His work was so highly revered that his Life of the Virgin series was copied - down to the “AD” monogram - and disseminated by the Italian printmaker Marcantonio Raimondi. The plagiarism prompted Dürer to initiate the first-known intellectual property lawsuit specific to art. While the Venetian Senate ruled that Dürer’s monogram could no longer be used in copies, the ruling allowed his prints to still be reproduced and distributed by others.

Dürer published some 700 engravings, etchings, and woodcuts. These included individual prints and illustrations designed for books authored by him or others. His final publications included treatises on geometry (1525), fortifications (1527), and human proportion (1528). In his publication Instruction on Measurement, Dürer shares the secret of linear perspective. The exhibition displays two of Dürer’s woodcut illustrations that show how to create images of three-dimensional objects (a portrait of a man and a lute) on two-dimensional surfaces using a perspectival apparatus.

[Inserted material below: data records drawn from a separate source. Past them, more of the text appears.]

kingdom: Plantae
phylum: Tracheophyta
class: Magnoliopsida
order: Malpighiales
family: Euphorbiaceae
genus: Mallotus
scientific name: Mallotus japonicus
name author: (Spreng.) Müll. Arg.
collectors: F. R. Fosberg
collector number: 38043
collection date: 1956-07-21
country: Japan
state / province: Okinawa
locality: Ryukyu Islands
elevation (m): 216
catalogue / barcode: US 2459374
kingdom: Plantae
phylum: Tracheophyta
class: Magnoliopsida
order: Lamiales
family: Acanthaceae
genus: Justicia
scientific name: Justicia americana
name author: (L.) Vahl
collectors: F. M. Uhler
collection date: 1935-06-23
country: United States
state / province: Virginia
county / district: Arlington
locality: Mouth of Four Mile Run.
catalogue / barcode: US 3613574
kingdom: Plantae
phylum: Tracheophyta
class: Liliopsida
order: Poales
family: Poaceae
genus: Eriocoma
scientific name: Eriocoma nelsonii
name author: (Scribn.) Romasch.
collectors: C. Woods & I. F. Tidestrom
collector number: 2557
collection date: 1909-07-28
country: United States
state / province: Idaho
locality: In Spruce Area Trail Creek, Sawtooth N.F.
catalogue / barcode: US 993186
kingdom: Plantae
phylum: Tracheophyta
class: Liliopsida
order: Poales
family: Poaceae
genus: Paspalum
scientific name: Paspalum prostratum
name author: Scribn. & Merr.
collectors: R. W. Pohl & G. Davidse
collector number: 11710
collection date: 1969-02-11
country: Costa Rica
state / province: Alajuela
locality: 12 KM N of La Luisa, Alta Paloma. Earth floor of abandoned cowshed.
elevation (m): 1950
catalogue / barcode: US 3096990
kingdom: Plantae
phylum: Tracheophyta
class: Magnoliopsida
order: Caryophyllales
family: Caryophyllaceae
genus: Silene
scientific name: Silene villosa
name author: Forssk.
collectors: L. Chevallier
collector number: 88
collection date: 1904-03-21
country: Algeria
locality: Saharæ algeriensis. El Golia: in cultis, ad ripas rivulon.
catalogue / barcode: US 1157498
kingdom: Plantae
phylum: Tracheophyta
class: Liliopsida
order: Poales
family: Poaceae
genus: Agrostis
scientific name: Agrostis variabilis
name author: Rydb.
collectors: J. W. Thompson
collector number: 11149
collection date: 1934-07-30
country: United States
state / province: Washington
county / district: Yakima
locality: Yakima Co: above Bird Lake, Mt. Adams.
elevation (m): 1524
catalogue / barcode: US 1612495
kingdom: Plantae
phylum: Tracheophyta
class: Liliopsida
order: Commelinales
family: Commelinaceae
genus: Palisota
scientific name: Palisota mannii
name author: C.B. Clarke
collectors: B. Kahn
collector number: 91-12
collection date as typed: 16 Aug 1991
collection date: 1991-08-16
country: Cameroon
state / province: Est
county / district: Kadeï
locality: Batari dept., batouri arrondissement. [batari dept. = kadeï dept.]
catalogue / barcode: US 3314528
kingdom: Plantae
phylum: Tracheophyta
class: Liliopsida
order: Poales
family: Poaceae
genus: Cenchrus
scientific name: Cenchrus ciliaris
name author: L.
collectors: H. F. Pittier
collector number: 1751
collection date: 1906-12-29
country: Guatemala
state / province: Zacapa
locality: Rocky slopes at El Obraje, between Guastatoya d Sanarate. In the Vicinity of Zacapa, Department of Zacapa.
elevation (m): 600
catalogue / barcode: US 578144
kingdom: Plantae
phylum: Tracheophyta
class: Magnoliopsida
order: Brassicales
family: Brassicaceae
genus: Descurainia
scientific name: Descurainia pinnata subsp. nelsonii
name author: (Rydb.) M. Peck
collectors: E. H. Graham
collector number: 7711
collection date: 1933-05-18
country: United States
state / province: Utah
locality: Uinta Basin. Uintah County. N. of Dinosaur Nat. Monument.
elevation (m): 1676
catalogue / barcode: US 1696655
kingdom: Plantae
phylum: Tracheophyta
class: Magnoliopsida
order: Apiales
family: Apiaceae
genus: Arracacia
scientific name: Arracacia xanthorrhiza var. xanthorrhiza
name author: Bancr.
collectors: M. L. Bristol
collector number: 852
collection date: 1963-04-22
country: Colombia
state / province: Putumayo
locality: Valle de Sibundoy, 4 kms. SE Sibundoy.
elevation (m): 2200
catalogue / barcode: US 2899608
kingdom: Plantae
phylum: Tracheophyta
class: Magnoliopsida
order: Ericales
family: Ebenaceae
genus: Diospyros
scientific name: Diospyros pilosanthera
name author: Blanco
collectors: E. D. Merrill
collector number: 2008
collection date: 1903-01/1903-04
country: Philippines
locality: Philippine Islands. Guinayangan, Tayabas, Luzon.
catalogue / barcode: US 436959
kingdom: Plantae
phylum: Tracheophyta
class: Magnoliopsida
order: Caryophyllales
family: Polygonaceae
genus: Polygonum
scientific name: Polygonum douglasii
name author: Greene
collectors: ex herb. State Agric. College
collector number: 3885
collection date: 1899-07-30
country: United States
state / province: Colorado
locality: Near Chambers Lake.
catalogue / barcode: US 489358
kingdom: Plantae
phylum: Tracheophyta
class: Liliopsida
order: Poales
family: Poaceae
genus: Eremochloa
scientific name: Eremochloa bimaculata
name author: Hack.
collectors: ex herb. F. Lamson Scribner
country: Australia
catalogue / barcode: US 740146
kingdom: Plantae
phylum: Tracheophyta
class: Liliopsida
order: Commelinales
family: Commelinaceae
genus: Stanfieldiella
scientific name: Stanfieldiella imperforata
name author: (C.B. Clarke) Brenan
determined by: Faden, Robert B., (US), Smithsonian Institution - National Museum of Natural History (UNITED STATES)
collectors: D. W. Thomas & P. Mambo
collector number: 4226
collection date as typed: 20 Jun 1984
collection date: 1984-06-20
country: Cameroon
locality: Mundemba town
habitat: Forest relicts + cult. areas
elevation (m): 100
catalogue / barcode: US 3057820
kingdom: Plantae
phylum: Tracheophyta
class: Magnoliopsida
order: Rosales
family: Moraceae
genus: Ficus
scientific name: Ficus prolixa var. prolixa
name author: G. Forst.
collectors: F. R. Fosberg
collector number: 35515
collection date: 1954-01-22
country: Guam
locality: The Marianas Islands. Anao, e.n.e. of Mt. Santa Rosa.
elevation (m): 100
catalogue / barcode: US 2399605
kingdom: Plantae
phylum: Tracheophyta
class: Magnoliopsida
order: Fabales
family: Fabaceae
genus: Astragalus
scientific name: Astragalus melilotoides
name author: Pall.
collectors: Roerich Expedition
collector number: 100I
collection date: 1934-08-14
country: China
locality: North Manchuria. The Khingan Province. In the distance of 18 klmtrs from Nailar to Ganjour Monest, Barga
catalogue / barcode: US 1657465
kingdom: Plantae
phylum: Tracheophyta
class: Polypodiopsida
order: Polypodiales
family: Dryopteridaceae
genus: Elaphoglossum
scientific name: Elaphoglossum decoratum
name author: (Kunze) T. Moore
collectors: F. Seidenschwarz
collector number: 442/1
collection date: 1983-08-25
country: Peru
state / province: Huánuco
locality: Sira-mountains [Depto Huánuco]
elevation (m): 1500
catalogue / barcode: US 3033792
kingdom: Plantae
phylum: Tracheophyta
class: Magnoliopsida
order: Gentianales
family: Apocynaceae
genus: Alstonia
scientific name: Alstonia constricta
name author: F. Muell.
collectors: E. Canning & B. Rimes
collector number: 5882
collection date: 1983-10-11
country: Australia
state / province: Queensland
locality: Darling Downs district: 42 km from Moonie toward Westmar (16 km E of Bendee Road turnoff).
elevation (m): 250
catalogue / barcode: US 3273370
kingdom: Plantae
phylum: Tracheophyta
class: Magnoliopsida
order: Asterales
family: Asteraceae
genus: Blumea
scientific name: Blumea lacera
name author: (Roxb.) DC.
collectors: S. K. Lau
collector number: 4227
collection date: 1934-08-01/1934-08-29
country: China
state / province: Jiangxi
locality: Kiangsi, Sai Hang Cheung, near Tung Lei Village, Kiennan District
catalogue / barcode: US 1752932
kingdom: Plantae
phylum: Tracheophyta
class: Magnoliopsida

Additionally, the exhibition presents both paintings and prints by contemporaries whom he visited during his travels, including work by Raphael (1483–1520), Giovanni Bellini (1430–1516), and Lucas van Leyden (1494–1533). Dürer’s skills as a printmaker revolutionized the art of his time. His ability to create a variety of effects using only black lines proved unmatched. His contemporaries and followers copied his woodcuts and engravings or incorporated elements from them into their work. The exhibition shows examples of the dramatic effects created with thick, dense, curvilinear lines, as demonstrated in Samson and the Lion (ca. 1497–98), and delicate, compact cross-hatching, as shown in St. Jerome in His Study (1514).

Dürer studied the writings of the ancient Roman architect Vitruvius to understand the “canon of human proportions.” Vitruvius’ theories and his knowledge of classical art inform the design of Dürer’s figures of Adam and Eve (1504) in an elegant contrapposto pose. In the piece, the wooded environment, cliffs, and various animals re-imagine paradise in a northern European landscape. In the Knight, Death, and the Devil (1513) engraving, Dürer portrays a rider and his faithful dog unknowingly marching toward the figure of Death, who holds an hourglass to indicate the brevity of life on Earth. Knight, Death, and the Devil, St. Jerome in His Study, and Melencolia I (1514) form the trio of engravings known as Dürer’s Meisterstiche (master engravings).

Albrecht Dürer: Wanderlust is guest curated by Sophia Quach McCabe, adjunct professor of medieval art and architecture at California State University, Long Beach.